Now as for the practice in the Antiochian Archdiocese, the Bishop has the perogotive to read the opening psalm, Chant the "Lord I have cried," chant the prokemenion, recite the evening prayer, read St. Symeon's prayer, and chant the dismissal hymns. The only ones of these things that are also not at the perogotive of the priest to do is the opening psalm because he is doing his prayers at this point.
This is pretty standard for the Greeks, except that the priest doesn't attempt to "take" what is the Bishop's "perogative" as far as chanted hymns go.
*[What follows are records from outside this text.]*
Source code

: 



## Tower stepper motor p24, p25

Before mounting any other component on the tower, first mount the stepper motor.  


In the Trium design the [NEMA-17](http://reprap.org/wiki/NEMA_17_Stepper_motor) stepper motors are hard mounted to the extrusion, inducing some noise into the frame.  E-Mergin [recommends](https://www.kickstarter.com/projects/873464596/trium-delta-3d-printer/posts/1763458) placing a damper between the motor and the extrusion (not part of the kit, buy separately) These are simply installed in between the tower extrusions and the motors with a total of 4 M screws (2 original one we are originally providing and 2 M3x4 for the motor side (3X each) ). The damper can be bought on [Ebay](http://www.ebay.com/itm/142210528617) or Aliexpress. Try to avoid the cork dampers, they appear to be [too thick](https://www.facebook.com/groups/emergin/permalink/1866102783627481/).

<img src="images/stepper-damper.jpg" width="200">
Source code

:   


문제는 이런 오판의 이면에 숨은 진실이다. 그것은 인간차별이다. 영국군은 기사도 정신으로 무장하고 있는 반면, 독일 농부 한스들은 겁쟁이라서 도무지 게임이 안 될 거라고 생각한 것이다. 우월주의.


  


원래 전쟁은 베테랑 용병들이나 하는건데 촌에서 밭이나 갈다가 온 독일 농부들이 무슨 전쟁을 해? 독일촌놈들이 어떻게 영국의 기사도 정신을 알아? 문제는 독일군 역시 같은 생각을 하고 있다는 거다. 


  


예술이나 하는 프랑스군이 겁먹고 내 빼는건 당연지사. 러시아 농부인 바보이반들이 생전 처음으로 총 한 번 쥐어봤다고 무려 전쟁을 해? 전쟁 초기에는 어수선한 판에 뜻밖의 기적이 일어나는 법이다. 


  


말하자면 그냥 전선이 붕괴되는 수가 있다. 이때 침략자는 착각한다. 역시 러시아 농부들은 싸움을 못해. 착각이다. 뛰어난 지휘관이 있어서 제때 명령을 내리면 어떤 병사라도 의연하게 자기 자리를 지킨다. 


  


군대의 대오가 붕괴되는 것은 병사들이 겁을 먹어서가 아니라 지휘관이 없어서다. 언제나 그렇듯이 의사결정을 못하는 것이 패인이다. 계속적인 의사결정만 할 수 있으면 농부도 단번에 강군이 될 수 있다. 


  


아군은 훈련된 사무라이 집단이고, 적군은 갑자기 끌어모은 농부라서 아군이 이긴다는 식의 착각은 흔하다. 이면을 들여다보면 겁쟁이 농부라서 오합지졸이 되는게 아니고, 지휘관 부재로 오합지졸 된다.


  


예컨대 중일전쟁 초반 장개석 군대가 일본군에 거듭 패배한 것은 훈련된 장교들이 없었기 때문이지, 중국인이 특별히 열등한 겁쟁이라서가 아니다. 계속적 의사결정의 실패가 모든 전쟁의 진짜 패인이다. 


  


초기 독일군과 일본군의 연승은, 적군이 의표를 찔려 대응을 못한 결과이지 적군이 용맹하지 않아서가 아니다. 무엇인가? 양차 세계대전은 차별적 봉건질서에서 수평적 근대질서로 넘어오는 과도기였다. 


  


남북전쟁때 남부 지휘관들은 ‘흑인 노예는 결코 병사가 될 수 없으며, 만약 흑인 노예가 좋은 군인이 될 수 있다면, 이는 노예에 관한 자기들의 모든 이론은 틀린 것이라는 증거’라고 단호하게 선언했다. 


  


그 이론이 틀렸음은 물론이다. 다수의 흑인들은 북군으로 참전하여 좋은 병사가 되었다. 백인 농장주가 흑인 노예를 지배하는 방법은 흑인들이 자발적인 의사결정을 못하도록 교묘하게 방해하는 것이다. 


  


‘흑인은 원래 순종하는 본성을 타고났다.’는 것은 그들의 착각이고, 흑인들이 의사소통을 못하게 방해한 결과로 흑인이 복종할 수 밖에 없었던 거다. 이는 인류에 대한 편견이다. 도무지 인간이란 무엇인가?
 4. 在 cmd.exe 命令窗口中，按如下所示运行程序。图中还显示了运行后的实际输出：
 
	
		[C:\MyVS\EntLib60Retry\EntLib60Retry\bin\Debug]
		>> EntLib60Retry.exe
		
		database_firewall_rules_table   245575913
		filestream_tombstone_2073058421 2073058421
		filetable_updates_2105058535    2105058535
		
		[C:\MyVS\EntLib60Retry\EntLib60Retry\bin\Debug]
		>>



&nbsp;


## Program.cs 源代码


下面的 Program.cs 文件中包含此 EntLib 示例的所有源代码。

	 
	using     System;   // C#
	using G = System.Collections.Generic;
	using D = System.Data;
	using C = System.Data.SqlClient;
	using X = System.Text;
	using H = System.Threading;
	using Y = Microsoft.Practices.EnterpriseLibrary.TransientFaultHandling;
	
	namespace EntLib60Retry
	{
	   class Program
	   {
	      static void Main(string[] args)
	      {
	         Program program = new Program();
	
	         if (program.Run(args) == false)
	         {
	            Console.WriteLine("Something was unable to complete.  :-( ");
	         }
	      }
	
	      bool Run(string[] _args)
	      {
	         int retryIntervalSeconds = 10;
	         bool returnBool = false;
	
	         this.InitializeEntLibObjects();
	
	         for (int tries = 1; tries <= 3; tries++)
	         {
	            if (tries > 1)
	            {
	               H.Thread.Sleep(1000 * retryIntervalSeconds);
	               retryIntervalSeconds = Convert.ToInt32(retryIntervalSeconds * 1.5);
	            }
Personally, I don't like how the Bishops and Priests decide to chant things that should really be done by Cantors, and read things that should be read by Readers. This idea that successively "higher" orders of clergy also contain all the charism and responsibilities of the "lower" ones is, in my mind, too much of a change from the traditional structure of the Church. Some of this is a "clericalism" movement within Orthodoxy; some of it is indicative of the fact that people don't take on these traditional roles of the Church (sexton, Reader, Cantor, Subdeacon) anymore, leaving the clergyman to do more than what he is originally supposed to do; some of it is due to the phenomenon of "horostasia," when the Bishop doesn't vest for a service he is attending. This last point is particularly troubling for me - he is the Head of the Eucharistic assembly, the place and type of Christ, and he doesn't act as Chief celebrant at many of the services.